Science and religion are compatible because Science is a search for knowledge and Religion is a search for a way for men to connect with God. It's kind of amazing how far we have come since the Bible was written. We have discovered many things such as how to fight and cure diseases that were once fatal. We have walked on the Moon and discovered atoms and so much more. The question, "What is right and what is wrong?" is a genuinely difficult question that science certainly cannot answer. Given a moral premise or a priori moral belief, the important and rigorous discipline of secular moral philosophy can pursue scientific or logical modes of reasoning to point up hidden implications of such beliefs, and hidden inconsistencies between them. But the absolute moral premises themselves must come from elsewhere, presumably from unargued conviction. Or, it might be hoped, from religion - meaning some combination of authority, revelation, tradition, and scripture.
Unfortunately, the hope that religion might provide a bedrock, from which our otherwise sand-based morals can be derived, is a forlorn one. In practice, no civilized person uses Scripture as ultimate authority for moral reasoning. Instead, we pick and choose the nice bits of Scripture (like the Sermon on the Mount) and blithely ignore the nasty bits (like the obligation to stone adulteresses, execute apostates, and punish the grandchildren of offenders). The God of the Old Testament himself, with his pitilessly vengeful jealousy, his racism, sexism, and terrifying bloodlust, will not be adopted as a literal role model by anybody you or I would wish to know. Yes, of course it is unfair to judge the customs of an earlier era by the enlightened standards of our own. But that is precisely my point! Evidently, we have some alternative source of ultimate moral conviction that overrides Scripture when it suits us.

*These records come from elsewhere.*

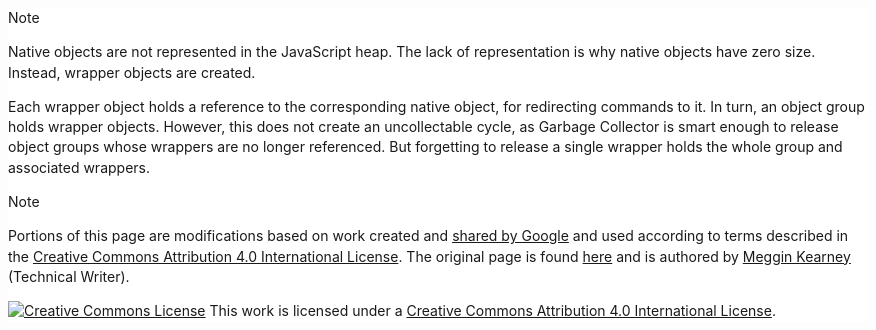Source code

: > [!NOTE]
> Native objects are not represented in the JavaScript heap.  The lack of representation is why native objects have zero size. Instead, wrapper objects are created.

Each wrapper object holds a reference to the corresponding native object, for redirecting commands to it.  In turn, an object group holds wrapper objects.  However, this does not create an uncollectable cycle, as Garbage Collector is smart enough to release object groups whose wrappers are no longer referenced.  But forgetting to release a single wrapper holds the whole group and associated wrappers.



> [!NOTE]
> Portions of this page are modifications based on work created and [shared by Google](https://developers.google.com/terms/site-policies) and used according to terms described in the [Creative Commons Attribution 4.0 International License](https://creativecommons.org/licenses/by/4.0).
> The original page is found [here](https://developers.google.com/web/tools/chrome-devtools/memory-problems/memory-101) and is authored by [Meggin Kearney](https://developers.google.com/web/resources/contributors#meggin-kearney) (Technical Writer).

[![Creative Commons License](https://i.creativecommons.org/l/by/4.0/88x31.png)](https://creativecommons.org/licenses/by/4.0)
This work is licensed under a [Creative Commons Attribution 4.0 International License](https://creativecommons.org/licenses/by/4.0).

That alternative source seems to be some kind of liberal consensus of decency and natural justice that changes over historical time, frequently under the influence of secular reformists. Admittedly, that doesn't sound like bedrock. But in practice we, including the religious among us, give it higher priority than Scripture. In practice we more or less ignore Scripture, quoting it when it supports our liberal consensus, quietly forgetting it when it doesn't. And wherever that liberal consensus comes from, it is available to all of us, whether we are religious or not.
Similarly, great religious teachers like Jesus or Gautama Buddha may inspire us, by their good example, to adopt their personal moral convictions. But again we pick and choose among religious leaders, avoiding the bad examples of Jim Jones or Charles Manson, and we may choose good secular role models such as Jawaharlal Nehru or Nelson Mandela. Traditions too, however anciently followed, may be good or bad, and we use our secular judgment of decency and natural justice to decide which ones to follow, which to give up.